Thursday, October 12, 2006

Jostle


Red Drips

Kenneth Rexroth, on voracious youthful reading:
This omnivorous appetite for reading things in sets and subjects stood me in good stead, because it meant that I got most of the world’s important fiction out of the way in adolescence where it belongs. I would take the Constance Garnett Chekhov, Turgenev, or Dostoyevsky, the Archer Ibsen (a dreadful translation), the New York edition of Henry James, or the mail-order sets of Joseph Conrad and Jack London, start with Volume I, and read straight through. I’m not proud of this. It seems to me now to be more or less a substitute for nail-biting.
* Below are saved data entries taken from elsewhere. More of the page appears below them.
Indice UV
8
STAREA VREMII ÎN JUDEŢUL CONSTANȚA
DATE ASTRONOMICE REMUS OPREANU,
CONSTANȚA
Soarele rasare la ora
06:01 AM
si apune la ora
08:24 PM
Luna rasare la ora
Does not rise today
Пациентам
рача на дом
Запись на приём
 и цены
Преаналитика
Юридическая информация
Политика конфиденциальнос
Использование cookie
Amusing to see Kent Johnson’s query regarding the purported split in Flarfsville between the rancorous party militants and the jig’s-up accommodationists—those pufferfish who live by mutual puffery, die by mutual puffery. My only question: how’s it going to be possible to slice that teensy wedge of pie any smaller? No particular voluntary or involuntary “ability” is required to see that flarfismo’s a one-trick pony with all the derring-do of a fart in a crowded elevator. Even human corpses’re known to emit the piggish oink-tremoloes of long escaping gas. And joiners? always the avidest ones to join? Why, they’re the avidest ones to bar the doors of whatever flophouse they finally heap up in—and then the ornery neighbor-biting begins . . .
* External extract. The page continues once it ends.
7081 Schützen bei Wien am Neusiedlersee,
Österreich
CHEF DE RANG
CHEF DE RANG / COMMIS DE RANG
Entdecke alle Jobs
Cold, and a solid-looking hard blue bank of clouds to the north, ladled over in the heights with peach. Biking with a headband and gloves, thinking about Mt. Tamalpais and Pound’s “Mt. Taishan” off beyond the Monte Pisano, Pound thinking he’s in China, like the crabby hermit Han Shan. I confuse the two mountains. Impossible to de-bug the wires going into and out of the brainpan (a kind of deep fryer) and my concern lately: all the surges and counter-surges lost. I shoot down the flat stretch by Fingerle’s (a lumber yard) and one nigh-bolt asks: “What about Indiana? Why the odd radical energy there, Wabash-sluiced?” Marguerite Young: “In an impolite world of things as they are, in the early nineteenth century, an Indian prophet arose—even on the banks of the Wabash—Lolawawchicka [“Loud Voice”], the Indian Patrick Henry. If they did not hang together, they would all hang separately, Lolawawchicka said, a little belatedly. He proposed to establish a community of Indians in the Wabash valley, where the problem should be the Indian as an end in himself, rationally considered.” And all the utopianists she writes about in Angel in the Forest, Frederick Rapp and Robert Owen and, later, Eugene V. Debs, of Terre Haute. And Gene Stratton-Porter’s terrific Girl of the Limberlost. Inchoate zingers, fraught with little more than conviction, that’s the brain-swell today. Snow crazy in the air now.